TEXTE À ANALYSER:
----------------

Vénérés frères dans l'épiscopat, j'ai voulu rappeler ces principes car, lorsque l'amour, la fidélité ou la générosité à l'égard des enfants disparaissent, la famille se dénature. Et les conséquences ne se font pas attendre: la solitude pour les adultes, l'abandon pour les enfants, la vie qui semble devenir un territoire inhospitalier pour tous. Je l'ai fait, dans un certain sens, pour inviter toutes les forces de la pastorale diocésaine à ne pas hésiter en assistant les conjoints qui se trouvent en difficulté, en les encourageant opportunément à être fidèles à leur vocation de service à la vie et à la pleine humanité de l'homme et de la femme, fondement de la "civilisation de l'amour". A ceux qui craignent les exigences que cette fidélité comporte, le Pape dit: N'ayez pas peur des risques! "Il n'est pas de situation difficile qui ne puisse être affrontée de façon adéquate lorsque l'on cultive un climat cohérent de vie chrétienne" (Discours à l'Assemblée plénière du Conseil pontifical pour la Famille, du 18 octobre 2002, n. 3). Du reste, l'efficacité du Sacrement de la Pénitence, chemin de réconciliation avec Dieu et avec le prochain, est infiniment plus grand que le mal qui agit.

----------------

INFORMATIONS EXTRAITES:
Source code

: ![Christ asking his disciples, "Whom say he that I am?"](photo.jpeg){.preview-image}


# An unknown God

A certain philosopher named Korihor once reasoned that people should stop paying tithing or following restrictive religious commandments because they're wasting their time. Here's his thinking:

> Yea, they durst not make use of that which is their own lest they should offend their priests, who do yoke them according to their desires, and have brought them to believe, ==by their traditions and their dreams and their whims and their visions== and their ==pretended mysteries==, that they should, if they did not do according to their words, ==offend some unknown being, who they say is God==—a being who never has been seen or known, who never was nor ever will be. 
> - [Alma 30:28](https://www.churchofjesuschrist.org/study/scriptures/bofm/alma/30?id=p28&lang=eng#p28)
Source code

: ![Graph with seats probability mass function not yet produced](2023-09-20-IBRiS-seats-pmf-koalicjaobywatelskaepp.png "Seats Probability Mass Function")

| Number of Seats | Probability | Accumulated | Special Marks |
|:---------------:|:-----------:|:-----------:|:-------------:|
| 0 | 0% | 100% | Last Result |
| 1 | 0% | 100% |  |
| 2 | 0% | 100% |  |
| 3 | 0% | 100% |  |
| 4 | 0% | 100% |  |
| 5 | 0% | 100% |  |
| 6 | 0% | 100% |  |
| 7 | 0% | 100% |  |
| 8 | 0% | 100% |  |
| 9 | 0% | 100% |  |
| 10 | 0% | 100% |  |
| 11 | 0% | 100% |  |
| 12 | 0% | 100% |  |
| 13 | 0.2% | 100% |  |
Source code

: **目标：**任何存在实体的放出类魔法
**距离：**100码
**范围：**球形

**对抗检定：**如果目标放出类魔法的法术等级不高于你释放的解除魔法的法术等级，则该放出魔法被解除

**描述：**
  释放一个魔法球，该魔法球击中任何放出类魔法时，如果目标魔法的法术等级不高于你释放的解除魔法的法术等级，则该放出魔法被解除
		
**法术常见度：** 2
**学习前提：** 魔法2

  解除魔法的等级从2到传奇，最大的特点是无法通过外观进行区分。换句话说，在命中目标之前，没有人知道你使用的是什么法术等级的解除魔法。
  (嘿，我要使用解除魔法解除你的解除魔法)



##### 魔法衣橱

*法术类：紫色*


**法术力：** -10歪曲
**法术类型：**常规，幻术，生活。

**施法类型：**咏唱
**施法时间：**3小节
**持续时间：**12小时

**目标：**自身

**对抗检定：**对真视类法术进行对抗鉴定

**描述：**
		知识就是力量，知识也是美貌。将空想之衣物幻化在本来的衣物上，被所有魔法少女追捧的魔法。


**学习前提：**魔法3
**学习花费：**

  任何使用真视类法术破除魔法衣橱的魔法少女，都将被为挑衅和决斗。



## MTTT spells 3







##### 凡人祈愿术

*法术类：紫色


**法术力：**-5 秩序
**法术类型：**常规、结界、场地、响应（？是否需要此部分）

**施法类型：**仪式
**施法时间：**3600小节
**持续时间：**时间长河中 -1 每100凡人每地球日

----------------

CONSIGNE DE L'EXERCICE:
D'après le texte à analyser, quelles conséquences entraîne la dénaturation de la famille ?

RÉPONSE ATTENDUE:
La solitude pour les adultes, l'abandon pour les enfants et une vie qui semble devenir un territoire inhospitalier pour tous.